The cacher provided in this project can be used as follows:

from functionCacher.Cacher import Cacher
cacher_instance = Cacher()

@cacher_instance.cache
def myfunc(arg1, arg2):
   return [arg1, arg2]

The function cacher caches parameter-based; calling myfunc twice with the same arguments will lead to a cache hit on the second invocation. This is also true for invocations across program restarts (e.g. because your analysis script crashed).

Features

  • cache function results to disk

  • cache compression (LZMA, ZSTD)

  • HMAC-verification of cache file (do not forget to set a proper hmac_key during Cacher initialisation!)

  • cache decorator

  • automatic cache ID generation, based on

    • function parameter

    • function name

    • function source code

Design Considerations

The function cacher assumes that functions are pure in the sense that \(\forall x, y: x = y \Longrightarrow f(x) = f(y)\). Conversely, if the result of a function \(f\) changes unrelated to its provided parameter (for example a database query aggregating new results due to inserts), then the cacher will not catch this!

In addition, the function cacher pays no attention to the number of cached entries, as opposed to e.g. @functools.lru_cache.

The results of a cached function are stored to an initially provided cache path on the file system.
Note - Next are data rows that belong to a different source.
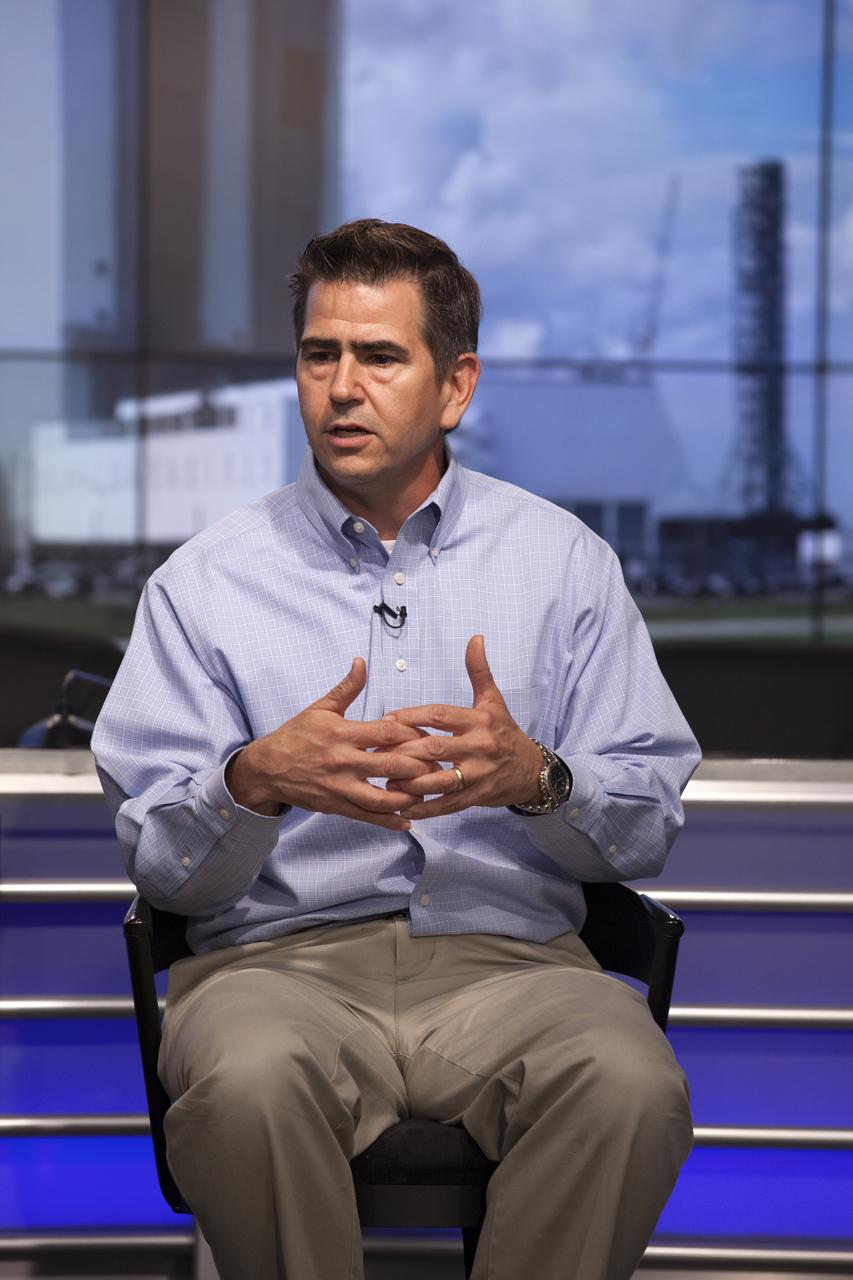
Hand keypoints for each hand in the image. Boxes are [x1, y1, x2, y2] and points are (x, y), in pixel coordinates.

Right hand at [227, 659, 441, 830]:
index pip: (384, 733)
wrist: (267, 768)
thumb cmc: (296, 735)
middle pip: (388, 766)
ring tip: (429, 795)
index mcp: (341, 733)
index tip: (429, 736)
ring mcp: (339, 787)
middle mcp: (342, 761)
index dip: (411, 735)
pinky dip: (388, 821)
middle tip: (442, 767)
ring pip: (380, 797)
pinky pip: (365, 816)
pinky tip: (407, 822)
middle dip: (418, 767)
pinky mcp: (335, 806)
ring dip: (407, 798)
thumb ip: (346, 688)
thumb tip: (362, 662)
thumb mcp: (320, 708)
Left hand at [382, 635, 542, 819]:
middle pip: (435, 748)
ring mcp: (478, 774)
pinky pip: (447, 804)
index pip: (440, 715)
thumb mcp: (494, 701)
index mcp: (480, 720)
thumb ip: (479, 671)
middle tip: (376, 752)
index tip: (386, 719)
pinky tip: (403, 807)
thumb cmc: (505, 732)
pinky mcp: (477, 797)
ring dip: (410, 782)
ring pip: (439, 779)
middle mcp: (480, 746)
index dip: (412, 717)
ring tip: (385, 780)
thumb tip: (475, 638)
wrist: (532, 771)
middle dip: (404, 751)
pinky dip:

This allows the function cacher to store results even across script invocations. The main benefit of this approach (as opposed to caching to RAM) is that caches are retained even on script crash, which may be very useful during rapid-prototyping involving heavy computation or database queries.

Implementation sketch

The function cacher is designed around the Pickle module of Python. HMAC is used to verify cache integrity. On function invocation, the function call is intercepted, its parameters and the source code of the calling function are hashed and compared to a list of cache files. If a matching cache file is found and its age does not exceed the specified threshold (default: 24h), then the result is read from cache and returned. If not, then the calling function is invoked, the result written to disk, and returned to the caller.

Background

The function cacher has been developed for about four years and was open-sourced in September 2023. The original usage was a data analytics scenario involving large database queries and Python-based data exploration. In order to reduce prototyping/ developing time and reduce load on the (back-then under-powered database), the function cacher was developed.

License

This project is licensed under the MIT licence. See LICENSE file.